Black owned business coming to Columbia sparks minority disparity discussion
COLUMBIA, Mo. (KMIZ)
The coronavirus pandemic, along with a struggling economic climate has created challenges for some minority and women-owned businesses, but one woman, worked as a health care worker through the pandemic and was able to invest in her business.
Kayshun Robinson, owner of The Art House, worked 60-70 hour weeks in health care, working to invest in her business and her children.
Robinson said the pandemic was hard on her as it was for many people. Being a single mother and a health care worker was not easy. At times when many people had off, health care workers didn't, but Robinson knew she was working towards her goal.
"The pandemic kinda made everyone realize like always have a backup plan, because it paused everyone's life but we still had to make money some way," Robinson said.
In just about a week, Robinson plans to open a "drink and paint" store on Broadway Blvd, which will also include activities for kids.

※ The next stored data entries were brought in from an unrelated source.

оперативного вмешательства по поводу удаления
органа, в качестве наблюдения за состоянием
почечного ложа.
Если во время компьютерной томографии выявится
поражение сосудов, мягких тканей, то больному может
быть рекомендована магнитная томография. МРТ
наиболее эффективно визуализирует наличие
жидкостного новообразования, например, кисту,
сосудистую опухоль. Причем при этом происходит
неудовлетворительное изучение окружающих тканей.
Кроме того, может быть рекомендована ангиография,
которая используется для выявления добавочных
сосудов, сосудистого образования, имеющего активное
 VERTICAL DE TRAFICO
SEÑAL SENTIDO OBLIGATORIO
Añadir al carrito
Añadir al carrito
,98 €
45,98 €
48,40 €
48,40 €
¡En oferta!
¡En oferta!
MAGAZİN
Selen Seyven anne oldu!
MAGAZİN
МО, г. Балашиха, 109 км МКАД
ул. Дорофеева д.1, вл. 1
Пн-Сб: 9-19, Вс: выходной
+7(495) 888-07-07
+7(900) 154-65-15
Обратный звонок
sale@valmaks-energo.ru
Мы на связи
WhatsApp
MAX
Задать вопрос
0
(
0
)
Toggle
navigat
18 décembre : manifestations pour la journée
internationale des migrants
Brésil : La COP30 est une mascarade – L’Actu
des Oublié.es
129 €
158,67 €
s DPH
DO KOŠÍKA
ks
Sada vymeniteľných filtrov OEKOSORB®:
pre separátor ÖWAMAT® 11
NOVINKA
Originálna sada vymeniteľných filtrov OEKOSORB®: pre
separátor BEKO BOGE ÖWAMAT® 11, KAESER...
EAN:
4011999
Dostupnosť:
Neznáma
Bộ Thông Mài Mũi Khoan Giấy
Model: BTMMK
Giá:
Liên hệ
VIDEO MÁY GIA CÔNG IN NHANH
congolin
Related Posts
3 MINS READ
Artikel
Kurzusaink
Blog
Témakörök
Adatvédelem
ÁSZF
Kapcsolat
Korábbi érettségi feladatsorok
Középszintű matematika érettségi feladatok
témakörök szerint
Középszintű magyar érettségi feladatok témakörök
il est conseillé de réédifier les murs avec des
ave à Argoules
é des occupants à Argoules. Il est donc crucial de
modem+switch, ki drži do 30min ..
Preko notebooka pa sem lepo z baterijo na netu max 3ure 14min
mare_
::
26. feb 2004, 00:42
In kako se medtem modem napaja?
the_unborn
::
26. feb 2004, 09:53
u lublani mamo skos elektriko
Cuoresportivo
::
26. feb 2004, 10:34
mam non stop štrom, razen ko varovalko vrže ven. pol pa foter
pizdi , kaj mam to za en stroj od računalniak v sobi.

"I do kids' parties with themes and sell kids crafts and all different types of stuff," Robinson said.
The pandemic has caused entrepreneurial trouble for many, but downtown Columbia has a disparity in women and minority-owned businesses.
Nickie Davis, Executive Director with the Downtown District CID, said the district has very few black-owned businesses.
"You can probably count on both hands how many black-owned businesses we have," Davis said.
The city, Downtown District and REDI are working to bring more attention and assistance to minority-owned businesses.
The city has a directory where people can find minority-owned businesses in the city to support.
Jay Sparks, Entrepreneurship coordinator with REDI is actively looking for a person to fill the supplier diversity position.
"That position is currently our initiative for working with minority businesses and making sure the community has someone confident and respectful to work with," Sparks said.